» **Prompt**
From the records below, copy each line in which the string "types" occurs.

» **Extracted records**
______________________________
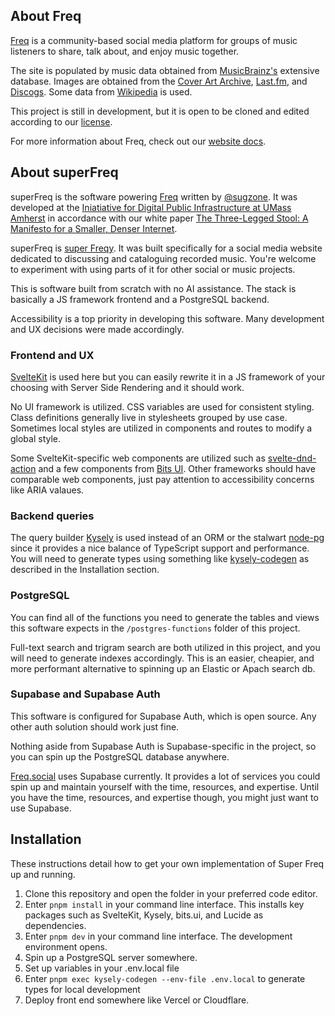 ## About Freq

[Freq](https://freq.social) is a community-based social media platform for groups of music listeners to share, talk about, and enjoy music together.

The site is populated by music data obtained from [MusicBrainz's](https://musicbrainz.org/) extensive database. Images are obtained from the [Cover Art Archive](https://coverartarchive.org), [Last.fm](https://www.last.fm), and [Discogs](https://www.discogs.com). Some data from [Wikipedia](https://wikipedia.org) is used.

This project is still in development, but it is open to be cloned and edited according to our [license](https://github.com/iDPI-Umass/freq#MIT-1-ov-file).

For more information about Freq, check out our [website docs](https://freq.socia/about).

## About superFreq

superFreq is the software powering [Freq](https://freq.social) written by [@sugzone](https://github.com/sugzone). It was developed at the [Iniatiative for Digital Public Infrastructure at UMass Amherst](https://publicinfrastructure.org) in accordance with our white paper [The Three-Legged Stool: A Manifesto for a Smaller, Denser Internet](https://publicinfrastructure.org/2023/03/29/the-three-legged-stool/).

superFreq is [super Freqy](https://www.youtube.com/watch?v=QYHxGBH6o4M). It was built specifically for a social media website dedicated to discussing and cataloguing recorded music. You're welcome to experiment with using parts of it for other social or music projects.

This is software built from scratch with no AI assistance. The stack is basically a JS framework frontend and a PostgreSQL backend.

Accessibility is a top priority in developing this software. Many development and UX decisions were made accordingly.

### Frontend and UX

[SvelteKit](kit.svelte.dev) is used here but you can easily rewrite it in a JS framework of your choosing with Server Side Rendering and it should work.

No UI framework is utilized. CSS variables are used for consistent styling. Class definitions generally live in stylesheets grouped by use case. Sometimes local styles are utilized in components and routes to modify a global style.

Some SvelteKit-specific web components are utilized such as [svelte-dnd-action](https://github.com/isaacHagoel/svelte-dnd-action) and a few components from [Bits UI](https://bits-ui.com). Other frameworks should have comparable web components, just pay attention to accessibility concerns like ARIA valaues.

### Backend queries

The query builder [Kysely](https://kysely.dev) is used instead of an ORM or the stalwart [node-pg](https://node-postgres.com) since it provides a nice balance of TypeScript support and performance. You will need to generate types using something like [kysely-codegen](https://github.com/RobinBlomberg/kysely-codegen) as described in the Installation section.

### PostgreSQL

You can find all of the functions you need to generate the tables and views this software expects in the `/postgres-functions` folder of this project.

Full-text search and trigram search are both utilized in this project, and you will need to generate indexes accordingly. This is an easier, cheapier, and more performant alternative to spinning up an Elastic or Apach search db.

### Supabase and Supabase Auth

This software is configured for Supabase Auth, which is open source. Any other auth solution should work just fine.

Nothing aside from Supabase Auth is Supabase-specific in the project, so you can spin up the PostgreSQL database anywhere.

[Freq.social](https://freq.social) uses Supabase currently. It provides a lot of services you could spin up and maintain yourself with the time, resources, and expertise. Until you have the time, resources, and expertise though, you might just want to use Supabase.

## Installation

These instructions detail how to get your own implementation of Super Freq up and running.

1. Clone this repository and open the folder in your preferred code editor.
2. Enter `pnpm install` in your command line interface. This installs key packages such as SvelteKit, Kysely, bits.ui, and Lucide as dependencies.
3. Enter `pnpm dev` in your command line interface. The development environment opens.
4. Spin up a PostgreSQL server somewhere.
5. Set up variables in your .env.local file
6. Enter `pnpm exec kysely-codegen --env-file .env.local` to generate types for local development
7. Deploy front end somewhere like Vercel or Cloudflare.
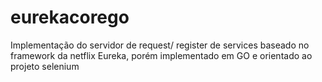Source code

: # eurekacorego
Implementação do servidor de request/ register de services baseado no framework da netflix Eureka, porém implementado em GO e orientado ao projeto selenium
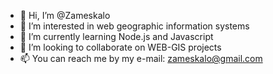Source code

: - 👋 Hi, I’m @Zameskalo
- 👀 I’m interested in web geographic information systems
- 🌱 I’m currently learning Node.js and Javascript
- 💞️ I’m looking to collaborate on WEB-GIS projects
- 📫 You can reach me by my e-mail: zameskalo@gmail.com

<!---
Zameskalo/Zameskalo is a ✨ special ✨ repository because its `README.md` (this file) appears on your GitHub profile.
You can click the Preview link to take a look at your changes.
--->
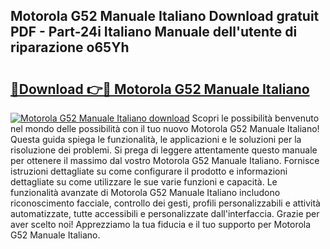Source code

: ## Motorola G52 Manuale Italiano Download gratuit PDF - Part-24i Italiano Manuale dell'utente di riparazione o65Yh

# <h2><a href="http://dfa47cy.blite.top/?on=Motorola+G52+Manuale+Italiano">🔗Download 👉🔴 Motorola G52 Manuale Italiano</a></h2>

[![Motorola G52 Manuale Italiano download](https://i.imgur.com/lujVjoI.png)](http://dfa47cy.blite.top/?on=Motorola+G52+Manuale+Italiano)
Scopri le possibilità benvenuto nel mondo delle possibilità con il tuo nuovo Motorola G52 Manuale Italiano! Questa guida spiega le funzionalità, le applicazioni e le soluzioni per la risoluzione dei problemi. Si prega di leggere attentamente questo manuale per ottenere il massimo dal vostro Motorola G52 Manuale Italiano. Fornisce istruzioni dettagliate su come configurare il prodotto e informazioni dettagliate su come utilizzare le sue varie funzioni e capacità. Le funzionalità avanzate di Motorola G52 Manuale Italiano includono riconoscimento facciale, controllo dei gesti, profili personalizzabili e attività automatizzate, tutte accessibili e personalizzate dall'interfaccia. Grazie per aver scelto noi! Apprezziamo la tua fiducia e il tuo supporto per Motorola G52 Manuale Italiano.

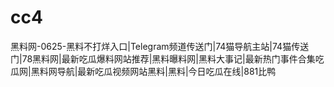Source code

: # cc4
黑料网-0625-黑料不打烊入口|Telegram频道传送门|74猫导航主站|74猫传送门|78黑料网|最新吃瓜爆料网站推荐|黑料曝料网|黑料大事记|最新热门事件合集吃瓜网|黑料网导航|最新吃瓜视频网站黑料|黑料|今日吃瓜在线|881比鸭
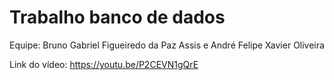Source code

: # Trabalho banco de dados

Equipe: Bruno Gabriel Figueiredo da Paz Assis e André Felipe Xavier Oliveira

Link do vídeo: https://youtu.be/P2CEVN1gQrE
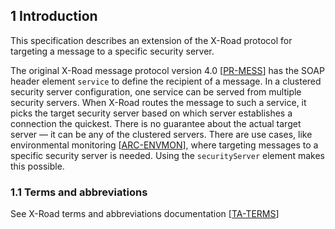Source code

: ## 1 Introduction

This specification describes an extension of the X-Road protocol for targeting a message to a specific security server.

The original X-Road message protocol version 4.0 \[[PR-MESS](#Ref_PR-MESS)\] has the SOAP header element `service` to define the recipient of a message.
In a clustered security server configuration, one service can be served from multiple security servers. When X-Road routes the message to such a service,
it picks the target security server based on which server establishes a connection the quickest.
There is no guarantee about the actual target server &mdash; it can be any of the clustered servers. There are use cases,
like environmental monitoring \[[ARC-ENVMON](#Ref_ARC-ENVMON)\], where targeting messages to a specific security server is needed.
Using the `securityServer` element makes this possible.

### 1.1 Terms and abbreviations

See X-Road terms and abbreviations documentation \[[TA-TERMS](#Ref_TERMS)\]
______________________________
» **Worked solution**
The query builder [Kysely](https://kysely.dev) is used instead of an ORM or the stalwart [node-pg](https://node-postgres.com) since it provides a nice balance of TypeScript support and performance. You will need to generate types using something like [kysely-codegen](https://github.com/RobinBlomberg/kysely-codegen) as described in the Installation section.
6. Enter `pnpm exec kysely-codegen --env-file .env.local` to generate types for local development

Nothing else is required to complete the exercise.